▶ [What you have to do]:
Would you transcribe each entry precisely as it stands, setting aside any images?

_ _ _ _ _

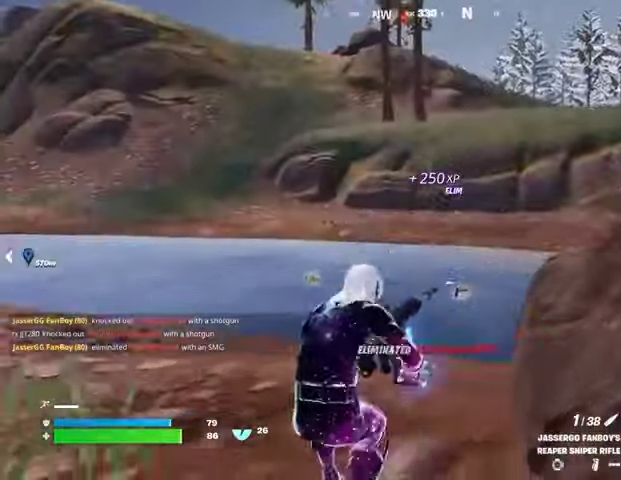
Gameplay with a controller (PlayStation layout); each line is a JSON object with the inputs held at the frame after it (dt_ms = milliseconds from this image to that frame). "events" lists button and stick changes between this image and that frame as [ms after this image, input, new state], when the widget could be followed in between.
{"dt_ms": 500, "buttons": [], "left_stick": "down-right", "right_stick": "center", "events": [[67, "CROSS", "down"], [67, "left_stick", "down-right"], [100, "CROSS", "up"], [267, "right_stick", "right"], [367, "right_stick", "center"]]}
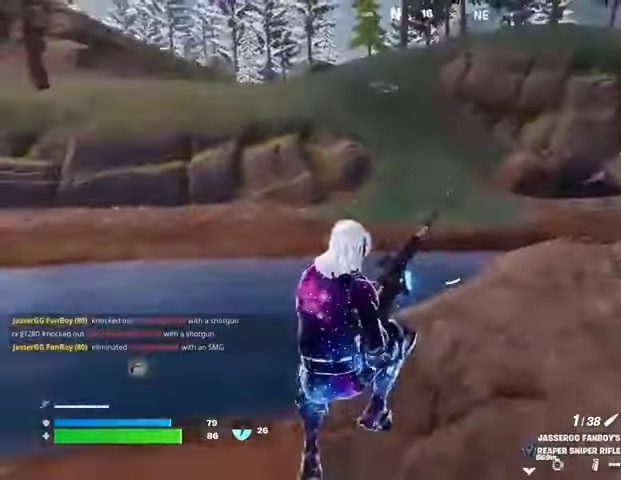
{"dt_ms": 500, "buttons": [], "left_stick": "right", "right_stick": "center", "events": [[67, "right_stick", "up"], [167, "left_stick", "right"], [167, "right_stick", "center"], [367, "right_stick", "right"], [467, "right_stick", "center"]]}
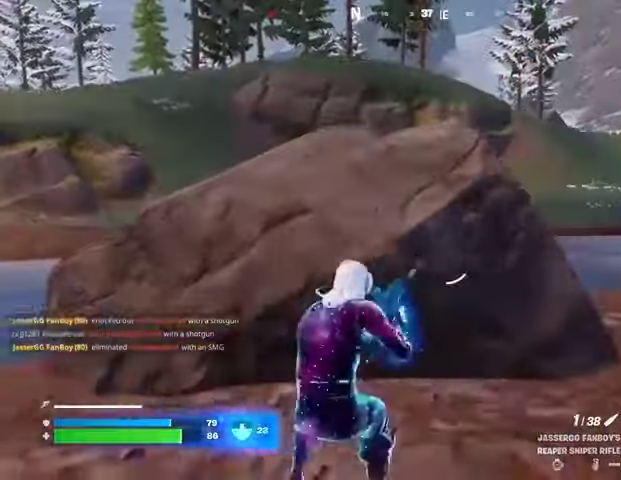
{"dt_ms": 500, "buttons": [], "left_stick": "left", "right_stick": "center", "events": [[67, "left_stick", "down"], [167, "left_stick", "down-left"], [467, "left_stick", "left"]]}
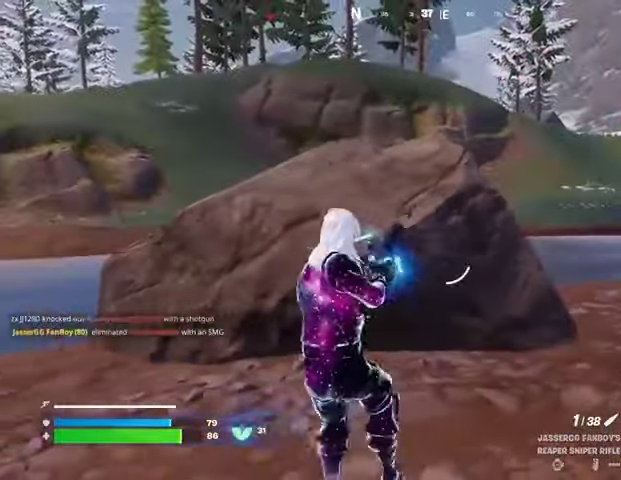
{"dt_ms": 500, "buttons": ["CROSS"], "left_stick": "up", "right_stick": "center", "events": [[100, "left_stick", "up"], [500, "CROSS", "down"]]}
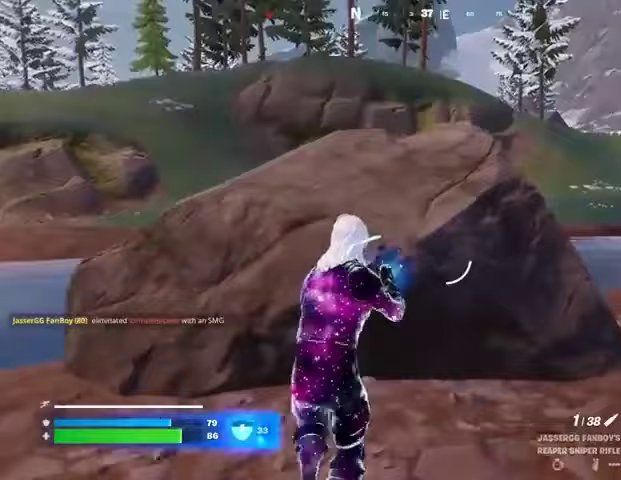
{"dt_ms": 500, "buttons": [], "left_stick": "up", "right_stick": "center", "events": [[100, "CROSS", "up"]]}
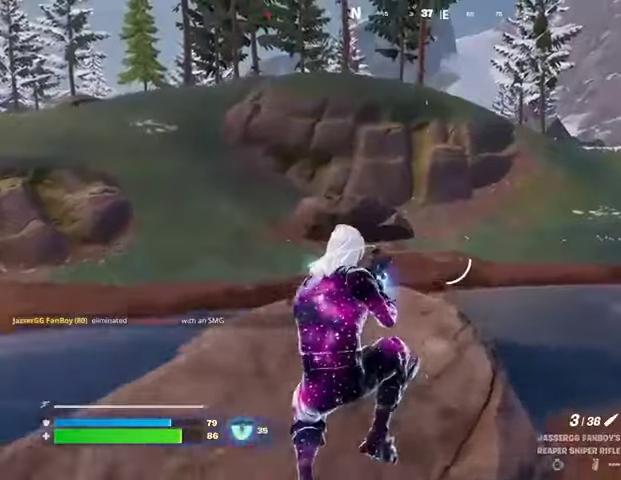
{"dt_ms": 500, "buttons": [], "left_stick": "up", "right_stick": "center", "events": [[100, "L3", "down"], [200, "L3", "up"], [267, "L1", "down"], [367, "CROSS", "down"], [367, "L1", "up"], [467, "CROSS", "up"]]}
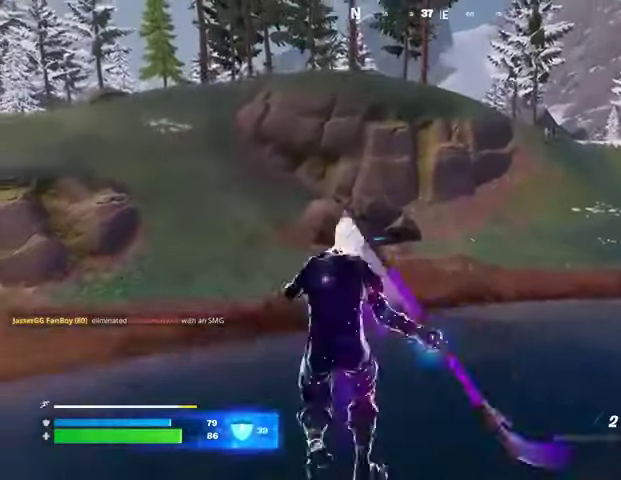
{"dt_ms": 500, "buttons": [], "left_stick": "up", "right_stick": "center", "events": [[167, "L2", "down"], [167, "right_stick", "up"], [300, "L2", "up"], [300, "right_stick", "center"]]}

_ _ _ _ _

▶ [Response below]:
Gameplay with a controller (PlayStation layout); each line is a JSON object with the inputs held at the frame after it (dt_ms = milliseconds from this image to that frame). "events" lists button and stick changes between this image and that frame as [ms after this image, input, new state], when the widget could be followed in between.
{"dt_ms": 500, "buttons": [], "left_stick": "down-right", "right_stick": "center", "events": [[67, "CROSS", "down"], [67, "left_stick", "down-right"], [100, "CROSS", "up"], [267, "right_stick", "right"], [367, "right_stick", "center"]]}
{"dt_ms": 500, "buttons": [], "left_stick": "right", "right_stick": "center", "events": [[67, "right_stick", "up"], [167, "left_stick", "right"], [167, "right_stick", "center"], [367, "right_stick", "right"], [467, "right_stick", "center"]]}
{"dt_ms": 500, "buttons": [], "left_stick": "left", "right_stick": "center", "events": [[67, "left_stick", "down"], [167, "left_stick", "down-left"], [467, "left_stick", "left"]]}
{"dt_ms": 500, "buttons": ["CROSS"], "left_stick": "up", "right_stick": "center", "events": [[100, "left_stick", "up"], [500, "CROSS", "down"]]}
{"dt_ms": 500, "buttons": [], "left_stick": "up", "right_stick": "center", "events": [[100, "CROSS", "up"]]}
{"dt_ms": 500, "buttons": [], "left_stick": "up", "right_stick": "center", "events": [[100, "L3", "down"], [200, "L3", "up"], [267, "L1", "down"], [367, "CROSS", "down"], [367, "L1", "up"], [467, "CROSS", "up"]]}
{"dt_ms": 500, "buttons": [], "left_stick": "up", "right_stick": "center", "events": [[167, "L2", "down"], [167, "right_stick", "up"], [300, "L2", "up"], [300, "right_stick", "center"]]}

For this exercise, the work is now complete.